Halverwege de voorstelling gaat Igone de Jongh op de rand van het podium zitten, om haar enthousiasme te delen dat ze weer mag optreden. Het publiek wordt welkom geheten en mag zelfs vragen stellen. ‘Nederlands prima ballerina danst haar persoonlijke verhaal’: zo luidt de aankondiging van de voorstelling Igone de Jong – I. De ‘I’ (één) impliceert dat er meer uitvoeringen komen. 

De Jongh (42), voormalig stersolist bij Het Nationale Ballet, geeft als antwoord op de vraag of ze heimwee naar het ensemble heeft: ‘Ik heb mijn ziel en zaligheid gelegd in Het Nationale Ballet, maar nu werd het tijd dat ik op eigen benen ging staan.’ Ze wil ’te voorschijn komen achter dat kleine poppetje op het podium en rechtstreeks contact hebben met mijn toeschouwers’.

Haar man Thijs Römer schreef verbindende teksten die als voice-over klinken. Er is live muziek door piano, viool en fagot. De drie musici (in wisselende bezetting) zitten in een soort doorzichtige wereldbol, van de hand van decorontwerper Jantje Geldof. Operazanger Walther Deubel zorgt voor enkele fijne aria’s, zoals ‘La donna è mobile’.

In de regie van Ruut Weissman is I een raamvertelling waarin De Jongh hardop droomt over een nieuw leven in Italië, in Toscane, waar ze pasta kan koken en wijn kan drinken. In de dans ‘The Theory of Letting Go’ van choreografen Sasha Riva & Simone Repele verbeelden De Jongh en de twee dansers die haar begeleiden, Aleksey (Alexis) Tutunnique en Stanislav Olshanskyi, het nemen van afscheid. Zij, in prachtige rode jurk gekleed van ontwerper Sabine Snijders, draagt een koffer mee, het ultieme beeld van afscheid. De beide dansers wervelen om haar heen. Ze laat zich nu eens in de armen van de een dan van de ander vallen, alsof ze aldoor aarzelt.

Opvallend is een intens gebruik van haar armen, die zwaaien en zweven om haar heen, zoeken de hoogte op, reiken naar de verte. Dromen, daarover gaat de tekst van Römer en een gedicht dat dansers Tutunnique en Olshanskyi voorlezen, in hun moedertaal het Oekraïns. ‘Het is moeilijk voor ons nu hier te zijn terwijl ons land zich bevindt in een complexe politieke situatie’, zegt Tutunnique.

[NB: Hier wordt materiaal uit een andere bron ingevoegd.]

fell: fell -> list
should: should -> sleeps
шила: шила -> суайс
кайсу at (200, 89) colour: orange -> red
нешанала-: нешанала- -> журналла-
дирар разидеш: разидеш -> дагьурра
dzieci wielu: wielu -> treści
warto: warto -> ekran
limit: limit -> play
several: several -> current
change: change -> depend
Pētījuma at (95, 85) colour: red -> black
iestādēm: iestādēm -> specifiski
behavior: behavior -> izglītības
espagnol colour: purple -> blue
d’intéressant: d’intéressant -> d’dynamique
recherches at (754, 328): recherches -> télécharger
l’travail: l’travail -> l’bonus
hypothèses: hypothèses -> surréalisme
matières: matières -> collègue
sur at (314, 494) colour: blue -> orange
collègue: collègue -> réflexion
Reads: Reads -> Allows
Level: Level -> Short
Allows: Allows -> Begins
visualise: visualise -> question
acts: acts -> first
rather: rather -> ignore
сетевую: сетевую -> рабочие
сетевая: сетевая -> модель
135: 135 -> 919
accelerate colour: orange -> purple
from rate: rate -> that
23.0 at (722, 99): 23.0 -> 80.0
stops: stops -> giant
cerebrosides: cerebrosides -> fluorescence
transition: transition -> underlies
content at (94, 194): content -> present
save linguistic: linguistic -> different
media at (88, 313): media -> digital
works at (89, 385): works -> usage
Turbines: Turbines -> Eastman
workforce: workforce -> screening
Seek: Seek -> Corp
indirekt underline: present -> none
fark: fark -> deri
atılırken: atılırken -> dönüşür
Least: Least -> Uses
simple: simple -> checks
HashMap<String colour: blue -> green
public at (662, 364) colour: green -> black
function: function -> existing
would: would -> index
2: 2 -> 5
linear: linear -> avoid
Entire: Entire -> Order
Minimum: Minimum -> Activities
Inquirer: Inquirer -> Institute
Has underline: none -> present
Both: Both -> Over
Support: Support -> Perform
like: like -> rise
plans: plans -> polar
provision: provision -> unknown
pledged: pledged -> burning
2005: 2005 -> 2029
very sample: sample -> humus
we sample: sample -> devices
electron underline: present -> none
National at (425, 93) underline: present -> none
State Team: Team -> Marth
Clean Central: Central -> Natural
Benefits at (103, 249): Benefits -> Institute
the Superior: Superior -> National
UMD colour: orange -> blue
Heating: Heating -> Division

Igone de Jongh – I  is een prachtige, stijlvolle en in esthetisch opzicht volmaakte mix van klassiek en hedendaags ballet. In de choreografie van Michel Fokine danst De Jongh in het begin ‘De stervende zwaan’ op cellomuziek van Camille Saint-Saëns. Deze choreografie uit 1905 is een excellente pas seul, oorspronkelijk gemaakt voor danseres Anna Pavlova. Tweemaal danst De Jongh dit ballet, in het begin en dan draagt ze de klassieke witte tutu. En aan het slot, gekleed in het rood, als het vertrek naar Italië definitief lijkt.

Choreograaf Pim Veulings schreef de beeldschone dans ‘Loren Solo’, op muziek van Sebastiaan Veulings. In krachtige beeldtaal en energieke dansbewegingen brengt De Jongh poëzie op de bühne. Er schuilt ook humor in de voorstelling. Het Oekraïense duo brengt met ‘Macho’, ook van Veulings, een stoere uitbeelding van twee mannen die elkaars gedrag weerspiegelen.

Dat de klassieke dans voor De Jongh nog altijd van grote betekenis is, laat ze zien met de ‘Pas de deux’ uit Giselle, samen met Tutunnique: volkomen in stijl, en het is even elegant als expressief. Deze dans uit 1841 op muziek van Adolphe Adam en choreografie van Jean Coralli en Jules Perrot is nog altijd als gloednieuw. En zo danst Igone de Jongh ook. ‘U bent ontroerend’, zei een mevrouw uit het publiek tijdens het gesprek. Waarvan acte.